3 thoughts on “The poverty of language/concepts in the migration debate”

  1. Nice post. I’ve had similar thoughts myself about moderate restrictionists who concede the legitimacy of restrictionism and call open borders a straw man — positioning themselves squarely in the middle of the Overton window, flanked on the one side by hardcore restrictionists and on the other side by fanatical open borders supporters like us. To them, then, we open borders supporters are performing the useful function of shifting the Overton window and making them look moderate and middle-of-the-pack.
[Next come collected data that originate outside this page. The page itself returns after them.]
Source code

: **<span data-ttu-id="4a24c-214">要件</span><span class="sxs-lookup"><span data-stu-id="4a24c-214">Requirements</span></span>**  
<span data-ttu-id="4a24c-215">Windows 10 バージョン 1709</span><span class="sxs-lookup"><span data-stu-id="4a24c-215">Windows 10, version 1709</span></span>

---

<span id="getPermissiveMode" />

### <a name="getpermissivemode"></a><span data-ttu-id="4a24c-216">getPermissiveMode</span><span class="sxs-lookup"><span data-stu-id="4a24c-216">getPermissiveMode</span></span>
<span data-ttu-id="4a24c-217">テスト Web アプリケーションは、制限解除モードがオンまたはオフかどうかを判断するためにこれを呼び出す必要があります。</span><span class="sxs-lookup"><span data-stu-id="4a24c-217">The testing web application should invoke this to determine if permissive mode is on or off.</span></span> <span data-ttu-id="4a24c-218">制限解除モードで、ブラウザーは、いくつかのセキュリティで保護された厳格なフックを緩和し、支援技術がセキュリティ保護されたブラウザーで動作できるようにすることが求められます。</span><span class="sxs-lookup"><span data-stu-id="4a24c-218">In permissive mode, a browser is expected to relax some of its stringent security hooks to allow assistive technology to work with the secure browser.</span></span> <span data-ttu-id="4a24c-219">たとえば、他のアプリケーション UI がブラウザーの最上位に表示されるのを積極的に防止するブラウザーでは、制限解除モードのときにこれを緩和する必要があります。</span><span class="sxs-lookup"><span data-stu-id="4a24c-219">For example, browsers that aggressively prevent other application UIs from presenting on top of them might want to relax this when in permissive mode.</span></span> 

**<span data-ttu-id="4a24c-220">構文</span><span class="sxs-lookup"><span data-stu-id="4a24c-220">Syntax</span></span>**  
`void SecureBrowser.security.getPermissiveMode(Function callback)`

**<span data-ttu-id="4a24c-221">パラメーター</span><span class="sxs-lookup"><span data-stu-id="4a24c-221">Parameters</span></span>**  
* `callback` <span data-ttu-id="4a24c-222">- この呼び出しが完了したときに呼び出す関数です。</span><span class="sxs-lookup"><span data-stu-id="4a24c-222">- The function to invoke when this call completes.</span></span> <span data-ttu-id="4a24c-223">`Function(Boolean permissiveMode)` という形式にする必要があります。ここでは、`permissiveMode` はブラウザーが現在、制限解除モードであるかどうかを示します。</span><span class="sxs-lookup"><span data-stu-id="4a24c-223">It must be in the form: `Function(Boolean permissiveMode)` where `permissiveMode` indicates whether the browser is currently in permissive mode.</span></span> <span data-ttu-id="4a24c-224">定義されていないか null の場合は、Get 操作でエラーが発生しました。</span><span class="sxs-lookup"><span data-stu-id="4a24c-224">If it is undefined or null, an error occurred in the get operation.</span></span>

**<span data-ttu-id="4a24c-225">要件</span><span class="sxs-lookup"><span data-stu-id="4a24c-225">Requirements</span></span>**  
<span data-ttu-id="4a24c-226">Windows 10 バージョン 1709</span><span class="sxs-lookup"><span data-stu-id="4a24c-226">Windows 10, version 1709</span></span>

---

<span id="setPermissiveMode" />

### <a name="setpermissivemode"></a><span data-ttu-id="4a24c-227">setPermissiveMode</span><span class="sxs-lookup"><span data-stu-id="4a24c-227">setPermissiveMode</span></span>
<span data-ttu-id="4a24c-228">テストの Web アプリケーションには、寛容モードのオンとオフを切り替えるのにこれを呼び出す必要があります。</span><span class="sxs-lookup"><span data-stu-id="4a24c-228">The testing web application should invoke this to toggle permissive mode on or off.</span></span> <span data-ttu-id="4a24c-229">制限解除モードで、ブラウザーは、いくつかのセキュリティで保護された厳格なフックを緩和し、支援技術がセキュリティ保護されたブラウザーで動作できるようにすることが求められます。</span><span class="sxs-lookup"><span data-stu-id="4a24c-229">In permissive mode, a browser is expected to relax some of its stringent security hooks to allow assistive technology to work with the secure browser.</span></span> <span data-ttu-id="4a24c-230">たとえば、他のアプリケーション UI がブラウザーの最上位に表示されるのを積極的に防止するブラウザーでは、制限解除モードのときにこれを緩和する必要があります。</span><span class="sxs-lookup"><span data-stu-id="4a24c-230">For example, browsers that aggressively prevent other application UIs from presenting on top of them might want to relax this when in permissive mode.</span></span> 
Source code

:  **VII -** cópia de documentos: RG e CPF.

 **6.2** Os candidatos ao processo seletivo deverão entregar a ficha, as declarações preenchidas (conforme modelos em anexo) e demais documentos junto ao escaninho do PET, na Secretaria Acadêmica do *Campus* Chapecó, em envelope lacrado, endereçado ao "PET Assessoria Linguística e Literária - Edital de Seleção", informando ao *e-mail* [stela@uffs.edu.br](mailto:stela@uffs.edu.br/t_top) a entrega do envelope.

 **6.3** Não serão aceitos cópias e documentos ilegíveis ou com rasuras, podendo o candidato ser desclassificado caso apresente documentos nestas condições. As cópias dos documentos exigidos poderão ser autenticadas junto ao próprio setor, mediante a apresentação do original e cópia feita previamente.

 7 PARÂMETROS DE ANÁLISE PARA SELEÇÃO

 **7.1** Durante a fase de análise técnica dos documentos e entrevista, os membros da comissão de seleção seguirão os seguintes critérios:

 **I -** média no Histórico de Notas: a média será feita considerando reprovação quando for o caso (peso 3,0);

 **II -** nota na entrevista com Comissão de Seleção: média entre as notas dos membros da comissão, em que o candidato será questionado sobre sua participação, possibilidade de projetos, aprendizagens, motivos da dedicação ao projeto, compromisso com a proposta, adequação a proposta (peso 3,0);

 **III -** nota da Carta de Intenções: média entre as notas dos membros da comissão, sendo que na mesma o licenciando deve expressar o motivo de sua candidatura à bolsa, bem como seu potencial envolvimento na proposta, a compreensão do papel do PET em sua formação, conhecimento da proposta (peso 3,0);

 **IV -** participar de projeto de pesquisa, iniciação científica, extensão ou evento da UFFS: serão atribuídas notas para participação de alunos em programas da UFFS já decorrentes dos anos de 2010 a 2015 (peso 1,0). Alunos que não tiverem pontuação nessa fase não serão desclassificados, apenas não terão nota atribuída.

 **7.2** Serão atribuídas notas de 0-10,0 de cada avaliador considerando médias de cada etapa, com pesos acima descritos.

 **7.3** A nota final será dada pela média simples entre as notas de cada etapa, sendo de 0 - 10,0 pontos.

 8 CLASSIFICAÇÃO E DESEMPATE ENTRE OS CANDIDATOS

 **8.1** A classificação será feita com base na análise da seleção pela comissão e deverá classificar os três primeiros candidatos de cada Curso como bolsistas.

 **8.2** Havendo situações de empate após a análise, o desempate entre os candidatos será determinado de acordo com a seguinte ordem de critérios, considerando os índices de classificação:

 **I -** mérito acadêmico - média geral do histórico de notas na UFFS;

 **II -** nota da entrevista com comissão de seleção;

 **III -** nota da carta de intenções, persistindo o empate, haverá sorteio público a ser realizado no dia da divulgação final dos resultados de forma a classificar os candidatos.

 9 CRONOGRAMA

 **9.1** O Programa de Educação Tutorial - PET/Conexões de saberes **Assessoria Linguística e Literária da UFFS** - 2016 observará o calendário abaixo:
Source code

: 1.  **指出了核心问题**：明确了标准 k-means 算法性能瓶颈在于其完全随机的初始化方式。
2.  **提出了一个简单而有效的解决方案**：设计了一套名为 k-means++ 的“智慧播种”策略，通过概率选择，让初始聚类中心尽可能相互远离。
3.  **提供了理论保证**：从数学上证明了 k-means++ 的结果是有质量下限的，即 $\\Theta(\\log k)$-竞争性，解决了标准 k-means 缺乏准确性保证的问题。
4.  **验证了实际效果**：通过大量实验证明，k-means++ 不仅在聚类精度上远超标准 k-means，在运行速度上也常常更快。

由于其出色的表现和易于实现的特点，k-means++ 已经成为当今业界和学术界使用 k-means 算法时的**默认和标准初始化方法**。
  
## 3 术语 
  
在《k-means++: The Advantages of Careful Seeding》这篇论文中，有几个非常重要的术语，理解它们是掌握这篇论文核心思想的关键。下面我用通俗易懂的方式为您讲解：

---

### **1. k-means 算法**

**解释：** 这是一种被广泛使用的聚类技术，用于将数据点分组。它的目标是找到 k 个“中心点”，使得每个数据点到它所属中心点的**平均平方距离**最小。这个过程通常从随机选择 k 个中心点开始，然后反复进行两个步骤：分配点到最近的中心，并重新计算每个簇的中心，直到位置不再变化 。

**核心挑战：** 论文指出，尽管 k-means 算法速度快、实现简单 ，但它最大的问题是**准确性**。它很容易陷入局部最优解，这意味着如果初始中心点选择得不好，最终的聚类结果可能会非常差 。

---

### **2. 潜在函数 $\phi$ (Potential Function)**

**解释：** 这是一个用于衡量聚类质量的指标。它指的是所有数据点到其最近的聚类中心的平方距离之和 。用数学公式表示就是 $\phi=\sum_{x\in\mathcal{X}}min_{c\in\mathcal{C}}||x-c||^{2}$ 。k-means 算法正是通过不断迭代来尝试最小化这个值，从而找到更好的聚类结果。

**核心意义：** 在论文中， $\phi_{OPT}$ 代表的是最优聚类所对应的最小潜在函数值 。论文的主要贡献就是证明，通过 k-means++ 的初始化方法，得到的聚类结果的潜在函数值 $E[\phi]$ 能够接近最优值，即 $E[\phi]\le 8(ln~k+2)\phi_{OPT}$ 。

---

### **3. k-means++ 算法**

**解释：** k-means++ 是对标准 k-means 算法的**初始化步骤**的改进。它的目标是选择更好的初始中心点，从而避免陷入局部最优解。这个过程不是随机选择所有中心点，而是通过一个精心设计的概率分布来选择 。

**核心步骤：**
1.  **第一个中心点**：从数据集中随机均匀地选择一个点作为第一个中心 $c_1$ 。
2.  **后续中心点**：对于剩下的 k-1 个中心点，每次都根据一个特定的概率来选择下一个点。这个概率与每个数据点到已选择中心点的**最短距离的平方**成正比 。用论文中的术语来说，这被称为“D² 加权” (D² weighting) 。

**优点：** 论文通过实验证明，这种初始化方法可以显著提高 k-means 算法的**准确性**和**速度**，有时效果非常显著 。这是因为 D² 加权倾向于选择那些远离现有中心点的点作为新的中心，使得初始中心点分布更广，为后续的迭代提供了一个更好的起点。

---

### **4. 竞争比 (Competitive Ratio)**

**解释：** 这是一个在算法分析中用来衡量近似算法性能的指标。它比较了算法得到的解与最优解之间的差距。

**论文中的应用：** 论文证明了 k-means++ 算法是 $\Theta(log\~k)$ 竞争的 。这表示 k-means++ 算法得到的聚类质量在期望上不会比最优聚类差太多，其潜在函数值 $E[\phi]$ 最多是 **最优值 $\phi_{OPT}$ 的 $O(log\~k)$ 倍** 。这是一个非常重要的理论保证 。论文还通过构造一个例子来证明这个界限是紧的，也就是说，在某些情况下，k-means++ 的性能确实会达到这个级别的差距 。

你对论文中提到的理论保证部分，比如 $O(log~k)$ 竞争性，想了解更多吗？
    I wonder — how could we here describe ourselves as middle-of-the-pack? If we wanted, we could put ourselves squarely between restrictionists and the supporters of no borders — the people who argue that any attempt at drawing a national border and using any sort of force to distinguish between people inside and outside that border is wrong. We could then scoff at the supporters of no borders as utopian idealists and consider ourselves, as supporters of open borders, to be squarely between the restrictionists on the one hand and the no borders supporters on the other.

    However, that kind of approach doesn’t seem quite honest to me. I think that “no borders” is not an ideal that can meaningfully be striven towards today — but there’s a legitimate debate to be had as to whether open borders or no borders should be the ultimate moral end goal. At any rate, while I’m not a supporter of “no borders” at this juncture of human history, I don’t think it is a straw man. I think that the arguments against borders need to be considered, evaluated, and critiqued seriously rather than dismissed offhand.

  2. Well, I consider myself a moderate on this issue, or even rather conservative, since I prefer my keyhole solution. I consider just about everyone in America today unreasonable extremists, who think the government should have absolute say-so over who comes into US territory. At the extreme pro-open borders end would be God and the Bible.